Следует помнить, что оба крыла «сионистской левой», как политическое, так и профсоюзное, в отличие от «европейской левой», появились на свет отнюдь не в ходе конфликта между капиталом и трудом; они обязаны своим возникновением проблемам и нуждам колониального завоевания территории в ходе формирования национальной колонии «этнически чистого» типа. Поэтому внутри сионистской общины, да и позднее в Израиле так и не возникло [инклюзивное] социал-демократическое движение, опирающееся на широкие массы трудящихся.

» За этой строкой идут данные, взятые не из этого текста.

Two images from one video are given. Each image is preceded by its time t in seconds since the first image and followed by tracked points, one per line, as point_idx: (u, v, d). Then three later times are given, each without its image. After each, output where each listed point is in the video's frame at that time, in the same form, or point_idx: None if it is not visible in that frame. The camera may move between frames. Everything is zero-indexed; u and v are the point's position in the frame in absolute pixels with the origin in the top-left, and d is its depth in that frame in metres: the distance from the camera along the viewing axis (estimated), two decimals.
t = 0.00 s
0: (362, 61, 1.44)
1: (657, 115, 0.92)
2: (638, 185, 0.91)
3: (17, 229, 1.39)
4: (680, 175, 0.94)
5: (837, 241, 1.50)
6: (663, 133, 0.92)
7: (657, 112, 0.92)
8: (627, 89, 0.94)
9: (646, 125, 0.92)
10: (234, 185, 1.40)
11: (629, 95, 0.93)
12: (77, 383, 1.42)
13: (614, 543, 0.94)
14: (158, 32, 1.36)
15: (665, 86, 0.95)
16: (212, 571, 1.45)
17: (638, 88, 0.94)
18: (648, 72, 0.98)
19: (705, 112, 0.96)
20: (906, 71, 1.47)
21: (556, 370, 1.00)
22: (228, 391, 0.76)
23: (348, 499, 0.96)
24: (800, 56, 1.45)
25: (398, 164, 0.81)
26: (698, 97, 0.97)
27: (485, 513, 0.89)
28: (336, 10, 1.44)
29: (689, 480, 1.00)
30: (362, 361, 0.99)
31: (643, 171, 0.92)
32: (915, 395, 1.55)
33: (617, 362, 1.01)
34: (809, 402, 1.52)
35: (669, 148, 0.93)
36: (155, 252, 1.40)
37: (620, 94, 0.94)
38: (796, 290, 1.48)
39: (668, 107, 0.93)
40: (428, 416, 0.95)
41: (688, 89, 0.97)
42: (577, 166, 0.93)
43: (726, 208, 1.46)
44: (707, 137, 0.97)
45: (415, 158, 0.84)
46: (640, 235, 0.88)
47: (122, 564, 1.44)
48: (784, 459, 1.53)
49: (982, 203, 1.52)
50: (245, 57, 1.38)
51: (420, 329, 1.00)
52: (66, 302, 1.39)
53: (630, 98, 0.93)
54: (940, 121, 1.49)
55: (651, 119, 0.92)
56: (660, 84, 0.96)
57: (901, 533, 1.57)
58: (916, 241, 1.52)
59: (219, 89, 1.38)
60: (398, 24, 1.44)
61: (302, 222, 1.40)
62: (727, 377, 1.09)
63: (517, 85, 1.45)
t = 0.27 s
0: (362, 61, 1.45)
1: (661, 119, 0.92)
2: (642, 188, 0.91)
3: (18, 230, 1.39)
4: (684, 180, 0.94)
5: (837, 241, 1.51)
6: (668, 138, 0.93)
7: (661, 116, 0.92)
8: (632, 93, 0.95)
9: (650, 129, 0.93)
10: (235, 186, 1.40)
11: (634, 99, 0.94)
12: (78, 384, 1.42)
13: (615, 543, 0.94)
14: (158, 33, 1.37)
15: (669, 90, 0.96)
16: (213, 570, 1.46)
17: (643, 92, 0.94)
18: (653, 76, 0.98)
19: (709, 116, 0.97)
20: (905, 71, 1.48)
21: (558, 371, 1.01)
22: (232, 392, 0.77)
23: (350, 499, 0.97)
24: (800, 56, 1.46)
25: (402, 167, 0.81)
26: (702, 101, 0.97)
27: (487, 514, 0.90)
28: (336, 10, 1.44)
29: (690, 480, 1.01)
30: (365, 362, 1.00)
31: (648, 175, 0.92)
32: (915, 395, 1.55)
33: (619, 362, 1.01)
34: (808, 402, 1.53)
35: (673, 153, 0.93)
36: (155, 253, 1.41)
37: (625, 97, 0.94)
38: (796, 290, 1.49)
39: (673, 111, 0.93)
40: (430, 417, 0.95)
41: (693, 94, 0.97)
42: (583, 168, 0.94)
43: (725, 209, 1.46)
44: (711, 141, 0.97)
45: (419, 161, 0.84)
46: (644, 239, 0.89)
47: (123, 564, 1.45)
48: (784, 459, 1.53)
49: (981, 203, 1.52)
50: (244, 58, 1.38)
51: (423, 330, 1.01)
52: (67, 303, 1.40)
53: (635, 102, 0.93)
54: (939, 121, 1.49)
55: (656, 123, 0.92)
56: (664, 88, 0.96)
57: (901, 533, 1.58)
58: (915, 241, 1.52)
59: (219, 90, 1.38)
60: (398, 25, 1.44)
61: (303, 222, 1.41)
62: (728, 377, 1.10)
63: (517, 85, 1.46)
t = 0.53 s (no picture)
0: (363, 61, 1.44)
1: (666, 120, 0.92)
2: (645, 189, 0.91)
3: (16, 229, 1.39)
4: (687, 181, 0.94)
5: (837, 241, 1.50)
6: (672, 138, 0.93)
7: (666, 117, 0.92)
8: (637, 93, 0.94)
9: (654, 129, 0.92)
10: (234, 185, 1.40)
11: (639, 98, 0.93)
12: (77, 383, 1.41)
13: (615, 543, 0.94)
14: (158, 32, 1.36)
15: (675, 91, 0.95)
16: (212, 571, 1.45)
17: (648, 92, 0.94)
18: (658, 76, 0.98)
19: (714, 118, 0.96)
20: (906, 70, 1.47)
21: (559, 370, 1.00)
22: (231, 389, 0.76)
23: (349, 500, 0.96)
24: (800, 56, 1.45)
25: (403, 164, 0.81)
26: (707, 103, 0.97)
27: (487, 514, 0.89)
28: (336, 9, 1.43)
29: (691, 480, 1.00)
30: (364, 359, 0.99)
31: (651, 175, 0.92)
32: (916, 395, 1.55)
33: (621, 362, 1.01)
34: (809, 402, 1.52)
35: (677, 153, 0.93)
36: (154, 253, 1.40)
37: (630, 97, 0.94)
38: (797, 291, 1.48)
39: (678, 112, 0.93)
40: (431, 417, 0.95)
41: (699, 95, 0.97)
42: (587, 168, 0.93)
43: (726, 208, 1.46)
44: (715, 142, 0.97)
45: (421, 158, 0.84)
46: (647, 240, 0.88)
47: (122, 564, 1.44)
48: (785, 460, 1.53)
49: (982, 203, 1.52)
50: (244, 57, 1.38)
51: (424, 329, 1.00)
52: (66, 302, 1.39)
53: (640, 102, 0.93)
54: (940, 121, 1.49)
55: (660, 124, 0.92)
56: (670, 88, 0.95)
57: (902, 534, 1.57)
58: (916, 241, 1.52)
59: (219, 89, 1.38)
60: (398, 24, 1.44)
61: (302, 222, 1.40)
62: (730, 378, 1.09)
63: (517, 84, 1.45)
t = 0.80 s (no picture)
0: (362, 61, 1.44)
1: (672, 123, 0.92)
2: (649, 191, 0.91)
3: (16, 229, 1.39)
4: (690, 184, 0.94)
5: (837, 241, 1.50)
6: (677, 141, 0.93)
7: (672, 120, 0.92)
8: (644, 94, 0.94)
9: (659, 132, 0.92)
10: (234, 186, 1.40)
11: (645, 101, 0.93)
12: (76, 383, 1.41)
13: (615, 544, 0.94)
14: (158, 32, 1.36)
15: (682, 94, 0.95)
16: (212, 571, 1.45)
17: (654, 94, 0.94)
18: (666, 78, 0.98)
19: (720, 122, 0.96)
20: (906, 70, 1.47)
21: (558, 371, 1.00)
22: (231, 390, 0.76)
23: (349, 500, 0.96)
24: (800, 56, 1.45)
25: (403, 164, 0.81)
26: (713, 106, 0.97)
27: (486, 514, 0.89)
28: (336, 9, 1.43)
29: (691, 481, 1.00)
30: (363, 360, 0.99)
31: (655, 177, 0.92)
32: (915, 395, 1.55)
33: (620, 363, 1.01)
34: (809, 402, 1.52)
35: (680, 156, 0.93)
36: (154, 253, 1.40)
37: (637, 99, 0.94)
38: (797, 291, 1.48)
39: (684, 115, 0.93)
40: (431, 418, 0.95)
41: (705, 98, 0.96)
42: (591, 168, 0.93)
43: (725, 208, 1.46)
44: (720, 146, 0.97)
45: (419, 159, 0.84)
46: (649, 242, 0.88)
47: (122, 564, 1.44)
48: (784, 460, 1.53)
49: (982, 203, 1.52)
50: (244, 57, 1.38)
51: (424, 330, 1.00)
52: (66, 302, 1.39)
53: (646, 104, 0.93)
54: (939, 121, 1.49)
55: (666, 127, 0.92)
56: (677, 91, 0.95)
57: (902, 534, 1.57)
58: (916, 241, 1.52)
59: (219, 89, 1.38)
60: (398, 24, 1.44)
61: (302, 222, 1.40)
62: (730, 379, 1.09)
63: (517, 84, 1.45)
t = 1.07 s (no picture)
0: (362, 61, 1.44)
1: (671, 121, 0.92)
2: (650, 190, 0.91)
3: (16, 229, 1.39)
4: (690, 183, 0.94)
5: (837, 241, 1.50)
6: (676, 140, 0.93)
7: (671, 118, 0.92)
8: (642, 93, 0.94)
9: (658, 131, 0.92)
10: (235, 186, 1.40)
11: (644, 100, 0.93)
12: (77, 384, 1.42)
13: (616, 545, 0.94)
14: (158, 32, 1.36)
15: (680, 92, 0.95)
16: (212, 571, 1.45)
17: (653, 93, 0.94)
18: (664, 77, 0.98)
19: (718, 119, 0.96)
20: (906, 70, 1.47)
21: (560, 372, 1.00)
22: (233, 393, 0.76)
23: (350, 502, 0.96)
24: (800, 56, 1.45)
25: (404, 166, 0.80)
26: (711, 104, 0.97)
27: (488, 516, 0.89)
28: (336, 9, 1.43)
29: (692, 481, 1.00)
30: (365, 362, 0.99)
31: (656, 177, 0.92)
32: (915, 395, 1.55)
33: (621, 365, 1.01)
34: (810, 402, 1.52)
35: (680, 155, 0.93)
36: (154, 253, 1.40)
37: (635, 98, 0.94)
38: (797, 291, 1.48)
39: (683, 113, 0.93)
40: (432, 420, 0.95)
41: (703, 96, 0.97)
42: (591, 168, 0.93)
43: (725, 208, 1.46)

Моральные концепции «сионистской левой» во все времена распространялись лишь на одну-единственную, четко очерченную группу населения, поэтому они могли апеллировать к ветхозаветным лозунгам и схемам без малейших колебаний — и без цензуры. По правде говоря, эта «левая» никогда не признавала глубоких универсальных традиций (даже социальных); судя по всему, именно поэтому еврейское израильское общество с такой легкостью рассталось с принципами социального равенства сразу после крушения политической гегемонии сионистской «левой» в начале последней четверти XX века.
Отличительной особенностью сионистской колонизации (от других колониальных проектов) было то фундаментальное обстоятельство, что она осуществлялось национальным движением, не зависевшим (на начальном, догосударственном этапе) от политической и экономической поддержки своей империалистической метрополии [558]. До 1918 года захваты земли производились без поддержки местных (турецких) властей, а иногда и вопреки их воле. Лишь переход Палестины под британский мандат привел к созданию своеобразного политического и военного «зонтика», прикрывавшего сионистскую колонизацию и способствовавшего ей — хотя по-прежнему с немалыми ограничениями. Тем не менее центральный мотив сионистской колонизации отличался от мотивов других поселенческих предприятий, прежде всего тем, что первая, в отличие от последних, не была подстегиваема задачей немедленного извлечения экономической прибыли. Палестинские земли были дороги и постоянно дорожали по мере того, как сионистское движение их — постоянно и поэтапно — приобретало. Самый факт приобретения земель был проблемным и необычным — прочие колониальные предприятия разворачивались по иным схемам [559]. Многие из палестинских земель не были в полном смысле частными — они находились в собственности деревенских коллективов (musha [560]). Относительно «удобными» для приобретения были крупные поместья, принадлежавшие богатым эфенди, чаще всего не проживавшим в них. Однако покупка этих земель была связана с изгнанием тех, кто их обрабатывал и на них жил; именно так почти всегда и происходило (уже Ицхак Эпштейн вскрыл «практику изгнания» и выступил против нее).